Connelly plays Nana, a mother of two boys who works on a pig farm tending for its livestock. She’s desperate to cure her youngest, Gully, whose health is gradually deteriorating due to illness. Taking both Gully and his brother Ivan to a bizarre faith healer in the middle of nowhere, the tranquil scene is disrupted when Ivan’s falcon (named Inti) crashes through the intricate twig structure where we’re to assume the magic ‘happens’. It transpires that Nana herself is a healer of sorts, able to harness nature to aid those with terminal ailments. However, when a tragic accident shatters Nana and Ivan’s familial bond, the damage seems irreparable. Years later, tenacious reporter Jannia (Laurent) tracks down the adult Ivan (Murphy) to close the schism.
Ambiguity in cinema is always worth praising, but it would appear that Llosa and Llosa alone holds the key to understanding her impenetrable new work. Whereas last year’s Berlin head-scratcher, Shane Carruth’s Upstream Colour (2013), kindly provided a smattering of evocative clues along the way, Aloft refuses to offer even the briefest glimpse of the full, unintelligible picture. Trudging through a series of disparate, wintry discourses on maternal obligation and/or sensual healing that orbit one cataclysmic accident, Murphy’s bird-bothering mummy’s boy and Laurent’s journo-with-an-agenda spout reams and reams of verbose dialogue until an inevitable fumble complicates matters further – if that’s possible.
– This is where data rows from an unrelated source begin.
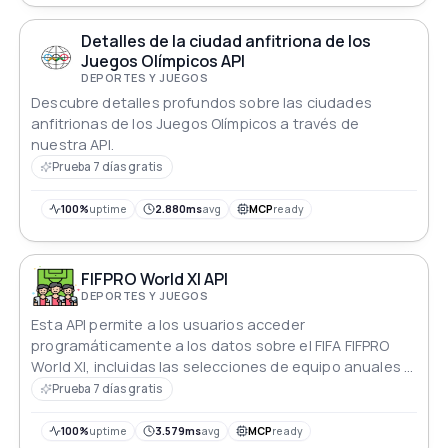
Detalles de la ciudad anfitriona de los
Juegos Olímpicos API
DEPORTES Y JUEGOS
Descubre detalles profundos sobre las ciudades
anfitrionas de los Juegos Olímpicos a través de
nuestra API.
Prueba 7 días gratis
100%
uptime
2.880ms
avg
MCP
ready
FIFPRO World XI API
DEPORTES Y JUEGOS
Esta API permite a los usuarios acceder
programáticamente a los datos sobre el FIFA FIFPRO
World XI, incluidas las selecciones de equipo anuales y
la información detallada de los jugadores.
Prueba 7 días gratis
100%
uptime
3.579ms
avg
MCP
ready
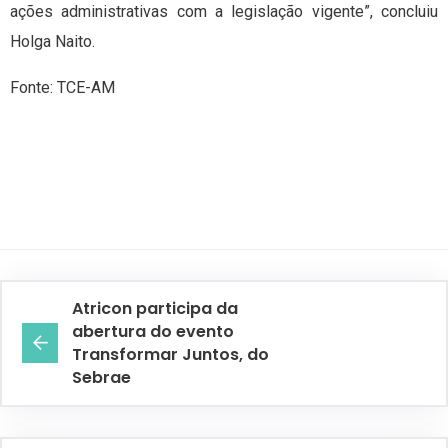
ações administrativas com a legislação vigente”, concluiu
Holga Naito.
Fonte: TCE-AM
Atricon participa da
abertura do evento
Transformar Juntos, do
Sebrae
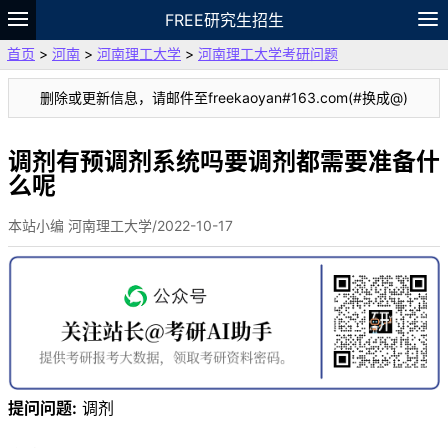
FREE研究生招生
首页
>
河南
>
河南理工大学
>
河南理工大学考研问题
题库
故事
专题
APP
笔记
论坛
删除或更新信息，请邮件至freekaoyan#163.com(#换成@)
VIP
资料
调剂有预调剂系统吗要调剂都需要准备什
么呢
本站小编 河南理工大学/2022-10-17
提问问题:
调剂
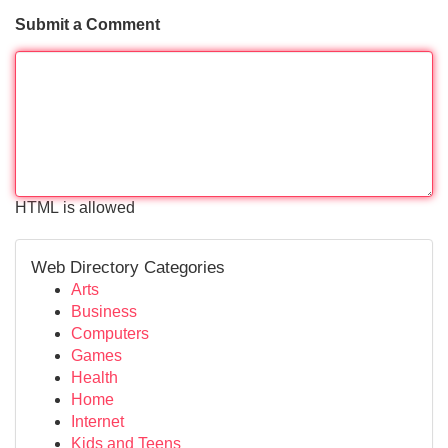
Submit a Comment
HTML is allowed
Web Directory Categories
Arts
Business
Computers
Games
Health
Home
Internet
Kids and Teens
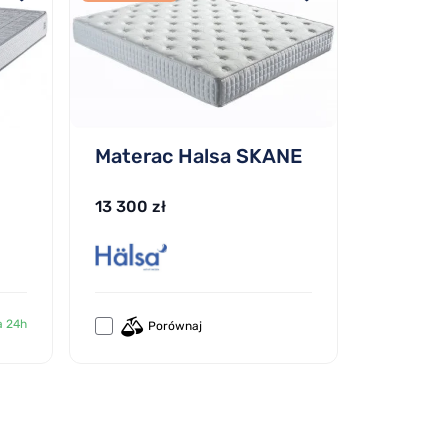
Materac Halsa SKANE
13 300 zł
a 24h
Porównaj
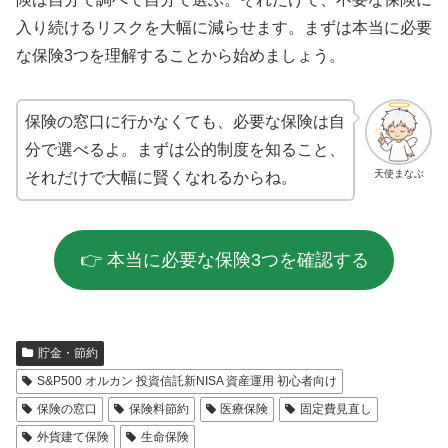
入り続けるリスクを大幅に減らせます。まずは本当に必要
な保険3つを理解することから始めましょう。
保険の窓口に行かなくても、必要な保険は自
分で選べるよ。まずは公的制度を知ること、
天使まなぶ
それだけで大幅に賢くなれるからね。
👉 本当に必要な保険3つを確認する
貯金・節約
S&P500 オルカン 投資信託新NISA 資産運用 初心者向け
保険の窓口
保険料節約
医療保険
固定費見直し
外貨建て保険
生命保険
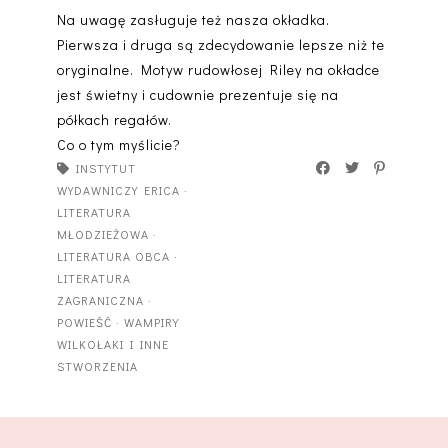
Na uwagę zasługuje też nasza okładka.
Pierwsza i druga są zdecydowanie lepsze niż te
oryginalne. Motyw rudowłosej Riley na okładce
jest świetny i cudownie prezentuje się na
półkach regałów.
Co o tym myślicie?
INSTYTUT
WYDAWNICZY ERICA
·
LITERATURA
MŁODZIEŻOWA
·
LITERATURA OBCA
·
LITERATURA
ZAGRANICZNA
·
POWIEŚĆ
·
WAMPIRY
WILKOŁAKI I INNE
STWORZENIA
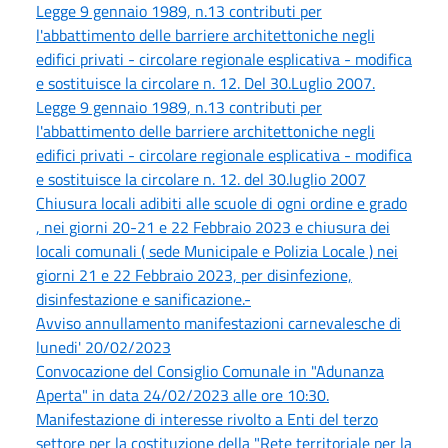
Legge 9 gennaio 1989, n.13 contributi per
l'abbattimento delle barriere architettoniche negli
edifici privati - circolare regionale esplicativa - modifica
e sostituisce la circolare n. 12. Del 30.Luglio 2007.
Legge 9 gennaio 1989, n.13 contributi per
l'abbattimento delle barriere architettoniche negli
edifici privati - circolare regionale esplicativa - modifica
e sostituisce la circolare n. 12. del 30.luglio 2007
Chiusura locali adibiti alle scuole di ogni ordine e grado
, nei giorni 20-21 e 22 Febbraio 2023 e chiusura dei
locali comunali ( sede Municipale e Polizia Locale ) nei
giorni 21 e 22 Febbraio 2023, per disinfezione,
disinfestazione e sanificazione.-
Avviso annullamento manifestazioni carnevalesche di
lunedi' 20/02/2023
Convocazione del Consiglio Comunale in "Adunanza
Aperta" in data 24/02/2023 alle ore 10:30.
Manifestazione di interesse rivolto a Enti del terzo
settore per la costituzione della "Rete territoriale per la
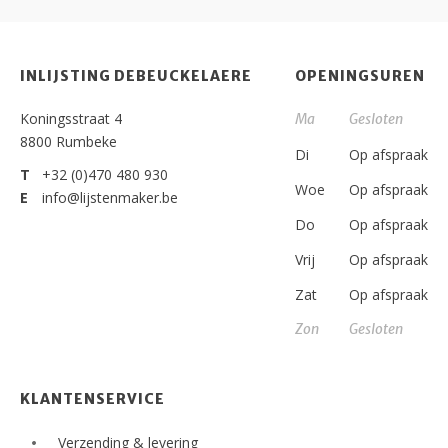
INLIJSTING DEBEUCKELAERE
OPENINGSUREN
Koningsstraat 4
Ma
Gesloten
8800 Rumbeke
Di
Op afspraak
T
+32 (0)470 480 930
Woe
Op afspraak
E
info@lijstenmaker.be
Do
Op afspraak
Vrij
Op afspraak
Zat
Op afspraak
Zon
Gesloten
KLANTENSERVICE
Verzending & levering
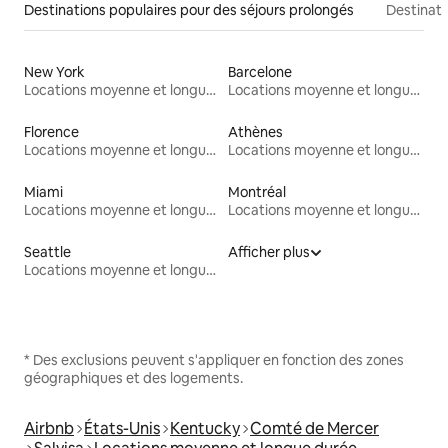
Destinations populaires pour des séjours prolongés
Destinati
New York
Barcelone
Locations moyenne et longue durée
Locations moyenne et longue durée
Florence
Athènes
Locations moyenne et longue durée
Locations moyenne et longue durée
Miami
Montréal
Locations moyenne et longue durée
Locations moyenne et longue durée
Seattle
Afficher plus
Locations moyenne et longue durée
* Des exclusions peuvent s'appliquer en fonction des zones
géographiques et des logements.
Airbnb
États-Unis
Kentucky
Comté de Mercer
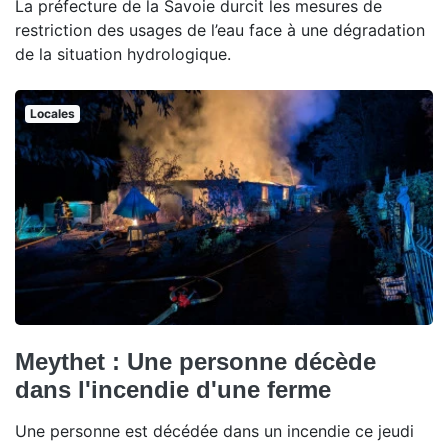
La préfecture de la Savoie durcit les mesures de
restriction des usages de l’eau face à une dégradation
de la situation hydrologique.
Locales
Meythet : Une personne décède
dans l'incendie d'une ferme
Une personne est décédée dans un incendie ce jeudi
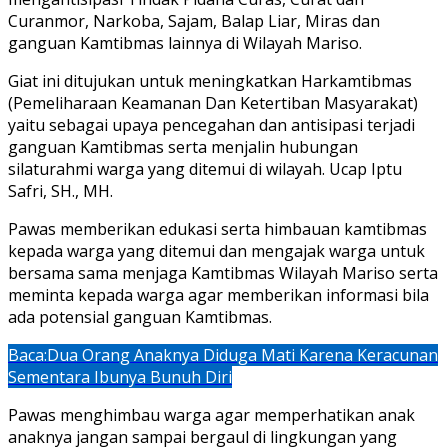
Curanmor, Narkoba, Sajam, Balap Liar, Miras dan
ganguan Kamtibmas lainnya di Wilayah Mariso.
Giat ini ditujukan untuk meningkatkan Harkamtibmas
(Pemeliharaan Keamanan Dan Ketertiban Masyarakat)
yaitu sebagai upaya pencegahan dan antisipasi terjadi
ganguan Kamtibmas serta menjalin hubungan
silaturahmi warga yang ditemui di wilayah. Ucap Iptu
Safri, SH., MH.
Pawas memberikan edukasi serta himbauan kamtibmas
kepada warga yang ditemui dan mengajak warga untuk
bersama sama menjaga Kamtibmas Wilayah Mariso serta
meminta kepada warga agar memberikan informasi bila
ada potensial ganguan Kamtibmas.
Baca:
Dua Orang Anaknya Diduga Mati Karena Keracunan
Sementara Ibunya Bunuh Diri
Pawas menghimbau warga agar memperhatikan anak
anaknya jangan sampai bergaul di lingkungan yang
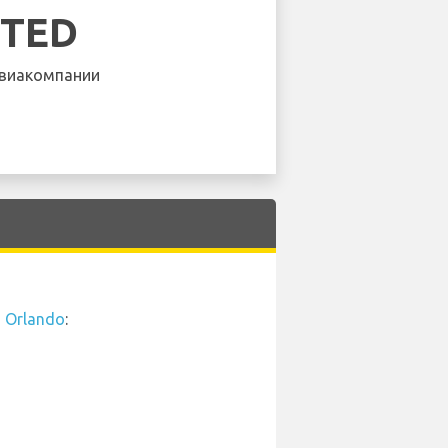
ITED
виакомпании
 Orlando
:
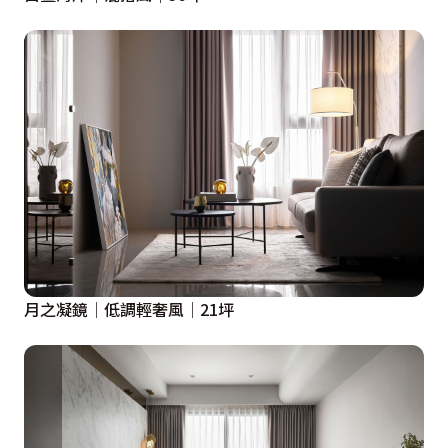
月之凝鏡│低調輕奢風│21坪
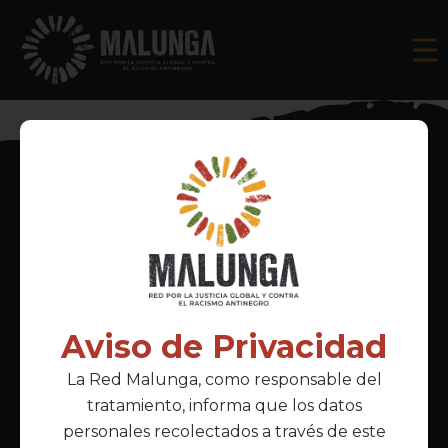
Inscríbete al boletín informativo
Aviso de Privacidad
La Red Malunga, como responsable del
Acepto la
política de privacidad
tratamiento, informa que los datos
personales recolectados a través de este
Enlaces Principales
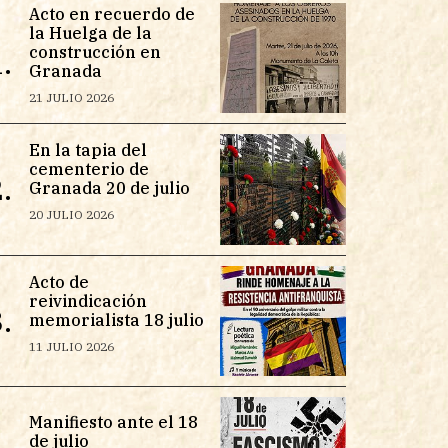
Acto en recuerdo de
la Huelga de la
construcción en
.
Granada
21 JULIO 2026
En la tapia del
cementerio de
.
Granada 20 de julio
20 JULIO 2026
Acto de
reivindicación
.
memorialista 18 julio
11 JULIO 2026
Manifiesto ante el 18
de julio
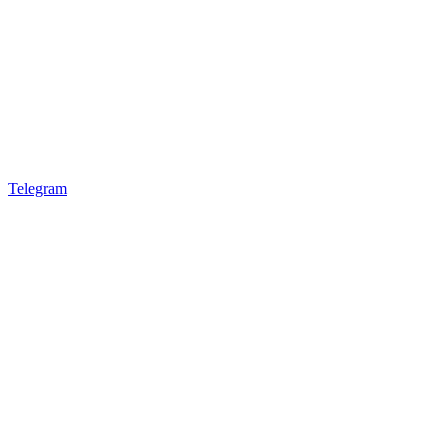
Telegram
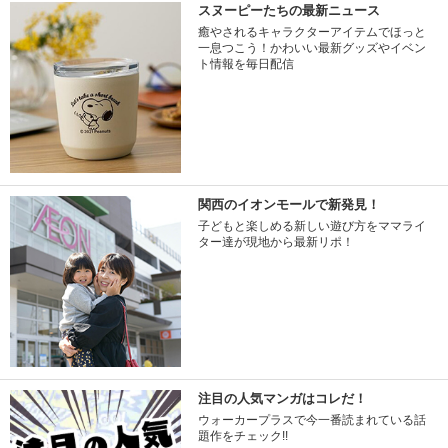
スヌーピーたちの最新ニュース
癒やされるキャラクターアイテムでほっと
一息つこう！かわいい最新グッズやイベン
ト情報を毎日配信
関西のイオンモールで新発見！
子どもと楽しめる新しい遊び方をママライ
ター達が現地から最新リポ！
注目の人気マンガはコレだ！
ウォーカープラスで今一番読まれている話
題作をチェック!!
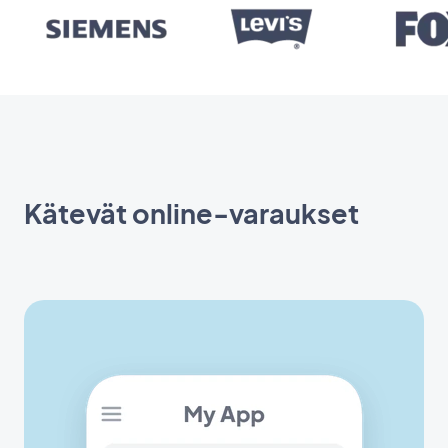
Kätevät online-varaukset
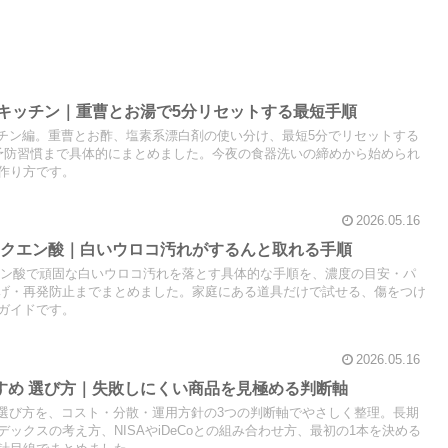
方 キッチン｜重曹とお湯で5分リセットする最短手順
キッチン編。重曹とお酢、塩素系漂白剤の使い分け、最短5分でリセットする
予防習慣まで具体的にまとめました。今夜の食器洗いの締めから始められ
作り方です。
2026.05.16
し方 クエン酸｜白いウロコ汚れがするんと取れる手順
クエン酸で頑固な白いウロコ汚れを落とす具体的な手順を、濃度の目安・パ
げ・再発防止までまとめました。家庭にある道具だけで試せる、傷をつけ
ガイドです。
2026.05.16
すすめ 選び方｜失敗しにくい商品を見極める判断軸
め 選び方を、コスト・分散・運用方針の3つの判断軸でやさしく整理。長期
ックスの考え方、NISAやiDeCoとの組み合わせ方、最初の1本を決める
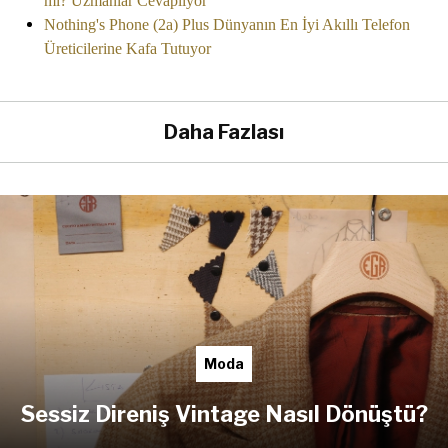
mi? Uzmanlar Cevaplıyor
Nothing's Phone (2a) Plus Dünyanın En İyi Akıllı Telefon
Üreticilerine Kafa Tutuyor
Daha Fazlası
Moda
Sessiz Direniş Vintage Nasıl Dönüştü?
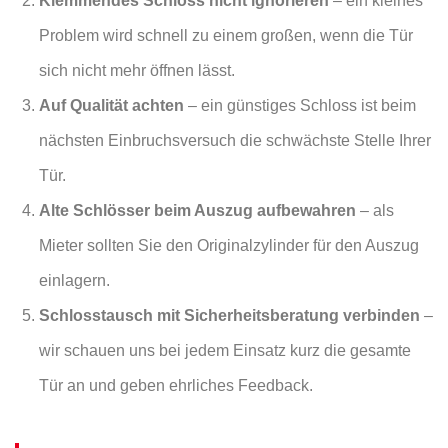
Klemmendes Schloss nicht ignorieren
– ein kleines
Problem wird schnell zu einem großen, wenn die Tür
sich nicht mehr öffnen lässt.
Auf Qualität achten
– ein günstiges Schloss ist beim
nächsten Einbruchsversuch die schwächste Stelle Ihrer
Tür.
Alte Schlösser beim Auszug aufbewahren
– als
Mieter sollten Sie den Originalzylinder für den Auszug
einlagern.
Schlosstausch mit Sicherheitsberatung verbinden
–
wir schauen uns bei jedem Einsatz kurz die gesamte
Tür an und geben ehrliches Feedback.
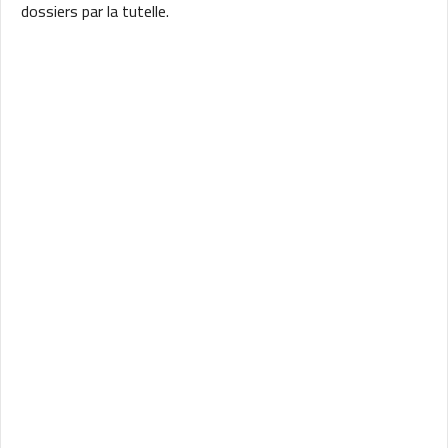
dossiers par la tutelle.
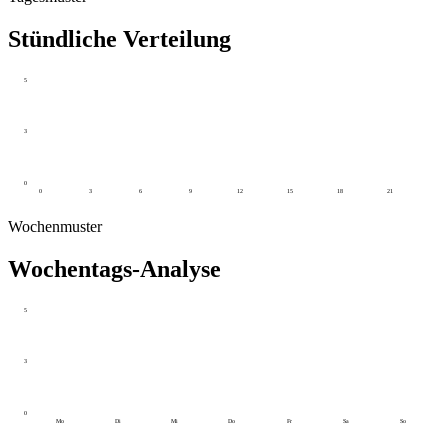
Stündliche Verteilung
5
3
0
0
3
6
9
12
15
18
21
Wochenmuster
Wochentags-Analyse
5
3
0
Mo
Di
Mi
Do
Fr
Sa
So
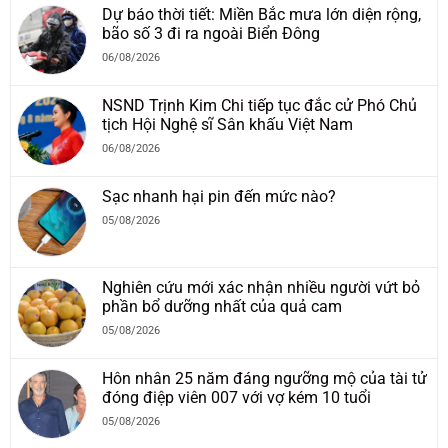
Dự báo thời tiết: Miền Bắc mưa lớn diện rộng,
bão số 3 đi ra ngoài Biển Đông
06/08/2026
NSND Trịnh Kim Chi tiếp tục đắc cử Phó Chủ
tịch Hội Nghệ sĩ Sân khấu Việt Nam
06/08/2026
Sạc nhanh hại pin đến mức nào?
05/08/2026
Nghiên cứu mới xác nhận nhiều người vứt bỏ
phần bổ dưỡng nhất của quả cam
05/08/2026
Hôn nhân 25 năm đáng ngưỡng mộ của tài tử
đóng điệp viên 007 với vợ kém 10 tuổi
05/08/2026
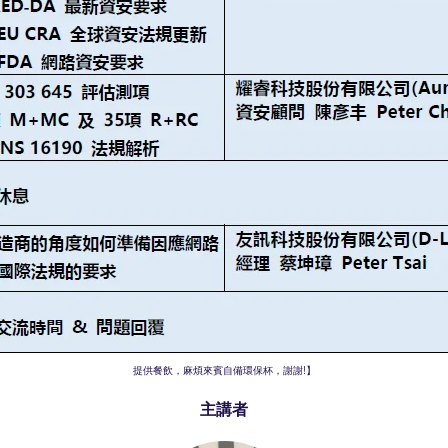
提供餐飲，麻煩來賓自備環保杯，謝謝!】
主講者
Dead behind the eyes from the first scene of Connelly pulling a newborn swine from its squealing mother to its frankly flabbergasting finale, Llosa’s aloof Aloft shows almost no regard for its poor audience aside from the arresting visuals – courtesy of cinematographer Nicolas Bolduc – so why should we care? Llosa shoots for the stars with her oblique pseudo-think piece, but unfortunately ends up dragging her latest offering down to the bottom of the coldest, darkest abyss of cod spirituality imaginable. Save for some sort of twig-related miracle, the Golden Bear seems well out of reach for the Peruvian director.